◆ **Records shown**:

★ ★ ★ ★ ★

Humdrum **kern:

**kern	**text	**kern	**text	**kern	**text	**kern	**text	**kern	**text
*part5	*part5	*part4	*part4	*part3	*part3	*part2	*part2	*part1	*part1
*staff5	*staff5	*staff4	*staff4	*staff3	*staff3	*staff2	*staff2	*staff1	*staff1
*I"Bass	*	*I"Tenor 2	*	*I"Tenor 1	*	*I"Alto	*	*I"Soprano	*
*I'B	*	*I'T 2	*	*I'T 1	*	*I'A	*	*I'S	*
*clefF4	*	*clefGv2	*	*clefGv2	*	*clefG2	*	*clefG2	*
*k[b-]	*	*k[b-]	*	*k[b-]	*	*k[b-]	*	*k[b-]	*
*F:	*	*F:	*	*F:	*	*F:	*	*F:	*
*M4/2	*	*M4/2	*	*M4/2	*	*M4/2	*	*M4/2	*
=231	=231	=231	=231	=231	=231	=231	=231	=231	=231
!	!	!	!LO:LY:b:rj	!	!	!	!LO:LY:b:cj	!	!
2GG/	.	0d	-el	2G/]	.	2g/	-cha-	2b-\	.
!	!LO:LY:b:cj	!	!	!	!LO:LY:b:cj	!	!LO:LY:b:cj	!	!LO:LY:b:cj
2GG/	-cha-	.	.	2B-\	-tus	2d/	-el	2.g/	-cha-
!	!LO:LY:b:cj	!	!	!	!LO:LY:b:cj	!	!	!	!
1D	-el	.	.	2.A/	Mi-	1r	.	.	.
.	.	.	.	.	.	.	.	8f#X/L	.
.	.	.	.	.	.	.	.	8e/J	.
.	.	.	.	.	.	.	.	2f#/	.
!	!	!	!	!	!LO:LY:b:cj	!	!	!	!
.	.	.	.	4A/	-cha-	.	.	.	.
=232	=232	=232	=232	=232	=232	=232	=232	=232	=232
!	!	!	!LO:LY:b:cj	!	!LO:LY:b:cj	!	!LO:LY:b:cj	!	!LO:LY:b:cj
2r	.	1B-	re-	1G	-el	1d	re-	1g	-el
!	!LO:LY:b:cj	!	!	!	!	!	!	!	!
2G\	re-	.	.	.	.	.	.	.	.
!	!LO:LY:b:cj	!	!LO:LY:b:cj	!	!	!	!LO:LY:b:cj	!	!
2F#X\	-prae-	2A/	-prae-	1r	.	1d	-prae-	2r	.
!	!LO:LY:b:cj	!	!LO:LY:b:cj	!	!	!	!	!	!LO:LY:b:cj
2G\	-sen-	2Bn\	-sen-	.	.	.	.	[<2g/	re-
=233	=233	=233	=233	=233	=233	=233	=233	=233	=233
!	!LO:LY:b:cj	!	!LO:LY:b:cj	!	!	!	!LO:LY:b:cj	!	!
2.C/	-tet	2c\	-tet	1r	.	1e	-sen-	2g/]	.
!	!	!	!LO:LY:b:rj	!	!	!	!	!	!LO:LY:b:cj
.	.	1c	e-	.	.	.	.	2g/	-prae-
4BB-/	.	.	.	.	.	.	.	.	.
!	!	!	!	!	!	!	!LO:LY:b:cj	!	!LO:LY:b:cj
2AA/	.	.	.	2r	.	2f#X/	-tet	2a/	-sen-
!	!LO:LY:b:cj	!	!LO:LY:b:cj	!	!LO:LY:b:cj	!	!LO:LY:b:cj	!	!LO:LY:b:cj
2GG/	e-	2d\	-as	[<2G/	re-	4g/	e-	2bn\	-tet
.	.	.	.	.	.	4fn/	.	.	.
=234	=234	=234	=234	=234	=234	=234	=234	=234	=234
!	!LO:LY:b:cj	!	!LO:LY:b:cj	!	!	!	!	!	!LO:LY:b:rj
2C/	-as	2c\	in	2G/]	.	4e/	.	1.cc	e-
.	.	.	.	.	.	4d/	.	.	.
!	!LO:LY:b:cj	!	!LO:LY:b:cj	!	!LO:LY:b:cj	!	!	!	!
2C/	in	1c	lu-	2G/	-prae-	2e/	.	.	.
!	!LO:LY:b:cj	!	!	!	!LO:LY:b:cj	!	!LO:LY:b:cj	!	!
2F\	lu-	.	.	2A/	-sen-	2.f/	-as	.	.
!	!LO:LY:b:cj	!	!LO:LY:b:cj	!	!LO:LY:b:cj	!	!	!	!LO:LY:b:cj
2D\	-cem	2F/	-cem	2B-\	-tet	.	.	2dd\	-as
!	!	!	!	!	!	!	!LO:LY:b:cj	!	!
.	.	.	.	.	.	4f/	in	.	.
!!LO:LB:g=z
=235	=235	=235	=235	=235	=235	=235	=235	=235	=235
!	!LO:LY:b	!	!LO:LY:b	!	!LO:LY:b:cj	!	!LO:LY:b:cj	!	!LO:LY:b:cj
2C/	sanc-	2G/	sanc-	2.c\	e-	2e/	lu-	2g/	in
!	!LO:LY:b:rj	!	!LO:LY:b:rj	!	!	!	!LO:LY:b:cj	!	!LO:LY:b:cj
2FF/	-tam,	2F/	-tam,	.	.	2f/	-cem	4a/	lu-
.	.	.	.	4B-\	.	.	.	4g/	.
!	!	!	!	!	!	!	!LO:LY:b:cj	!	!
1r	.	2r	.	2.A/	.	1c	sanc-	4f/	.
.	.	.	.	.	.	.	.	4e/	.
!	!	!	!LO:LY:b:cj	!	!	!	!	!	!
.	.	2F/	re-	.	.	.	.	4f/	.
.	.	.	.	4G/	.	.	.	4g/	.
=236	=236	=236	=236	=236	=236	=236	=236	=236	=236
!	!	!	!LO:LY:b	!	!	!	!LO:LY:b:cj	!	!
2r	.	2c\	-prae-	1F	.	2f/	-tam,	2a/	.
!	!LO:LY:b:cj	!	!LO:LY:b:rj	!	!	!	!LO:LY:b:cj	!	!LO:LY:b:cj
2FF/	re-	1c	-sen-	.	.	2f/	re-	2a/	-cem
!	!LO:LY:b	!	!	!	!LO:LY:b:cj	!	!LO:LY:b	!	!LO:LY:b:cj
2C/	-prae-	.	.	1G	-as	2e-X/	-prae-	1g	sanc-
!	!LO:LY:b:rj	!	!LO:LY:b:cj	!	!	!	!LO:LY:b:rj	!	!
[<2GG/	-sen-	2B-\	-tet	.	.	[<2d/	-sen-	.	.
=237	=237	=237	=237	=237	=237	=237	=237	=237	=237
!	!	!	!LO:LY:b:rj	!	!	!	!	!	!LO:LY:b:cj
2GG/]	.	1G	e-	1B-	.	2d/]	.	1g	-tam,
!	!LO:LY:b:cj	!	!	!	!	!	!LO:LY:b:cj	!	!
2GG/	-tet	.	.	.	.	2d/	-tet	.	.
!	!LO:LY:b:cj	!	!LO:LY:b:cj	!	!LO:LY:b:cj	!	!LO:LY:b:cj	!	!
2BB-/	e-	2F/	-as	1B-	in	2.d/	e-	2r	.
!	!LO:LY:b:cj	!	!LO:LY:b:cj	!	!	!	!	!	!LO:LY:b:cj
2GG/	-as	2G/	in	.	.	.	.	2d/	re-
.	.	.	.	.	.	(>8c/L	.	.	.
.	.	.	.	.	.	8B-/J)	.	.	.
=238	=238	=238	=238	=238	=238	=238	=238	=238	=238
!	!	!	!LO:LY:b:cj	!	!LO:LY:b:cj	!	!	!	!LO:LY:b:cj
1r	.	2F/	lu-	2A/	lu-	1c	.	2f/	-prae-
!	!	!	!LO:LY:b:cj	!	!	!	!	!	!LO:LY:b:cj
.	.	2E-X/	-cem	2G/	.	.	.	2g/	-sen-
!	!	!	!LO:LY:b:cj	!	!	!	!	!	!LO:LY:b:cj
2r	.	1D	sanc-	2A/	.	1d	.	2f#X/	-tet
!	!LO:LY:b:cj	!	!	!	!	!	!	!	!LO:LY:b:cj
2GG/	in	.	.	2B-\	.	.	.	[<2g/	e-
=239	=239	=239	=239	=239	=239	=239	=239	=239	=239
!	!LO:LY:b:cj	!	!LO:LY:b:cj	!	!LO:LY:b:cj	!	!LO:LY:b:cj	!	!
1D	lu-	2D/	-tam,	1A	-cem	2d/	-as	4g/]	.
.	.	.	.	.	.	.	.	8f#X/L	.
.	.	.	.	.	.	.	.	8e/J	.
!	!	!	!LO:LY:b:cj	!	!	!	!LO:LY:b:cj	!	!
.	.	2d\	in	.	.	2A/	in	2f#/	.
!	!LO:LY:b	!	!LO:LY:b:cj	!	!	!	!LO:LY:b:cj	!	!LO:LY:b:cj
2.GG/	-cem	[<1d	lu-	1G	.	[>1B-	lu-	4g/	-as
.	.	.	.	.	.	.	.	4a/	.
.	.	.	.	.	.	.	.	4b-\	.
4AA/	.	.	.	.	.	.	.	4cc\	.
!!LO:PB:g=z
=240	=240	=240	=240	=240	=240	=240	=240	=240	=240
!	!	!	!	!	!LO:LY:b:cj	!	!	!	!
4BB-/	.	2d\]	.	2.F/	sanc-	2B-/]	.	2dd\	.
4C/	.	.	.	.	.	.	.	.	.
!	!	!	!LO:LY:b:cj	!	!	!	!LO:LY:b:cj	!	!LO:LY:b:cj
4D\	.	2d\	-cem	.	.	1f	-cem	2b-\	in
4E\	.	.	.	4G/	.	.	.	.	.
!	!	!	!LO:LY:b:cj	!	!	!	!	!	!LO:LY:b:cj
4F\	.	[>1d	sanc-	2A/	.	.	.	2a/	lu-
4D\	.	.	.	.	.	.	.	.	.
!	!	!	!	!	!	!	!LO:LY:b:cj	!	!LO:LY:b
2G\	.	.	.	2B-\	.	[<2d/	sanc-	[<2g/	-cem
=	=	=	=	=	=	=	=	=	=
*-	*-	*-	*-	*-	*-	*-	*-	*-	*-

★ ★ ★ ★ ★

◆ **Given task**: Please pick out each line of the records above that contains the string "kern" and copy it in full. Treat uppercase and lowercase as different.

◆ **The answer**:
Humdrum **kern:
**kern	**text	**kern	**text	**kern	**text	**kern	**text	**kern	**text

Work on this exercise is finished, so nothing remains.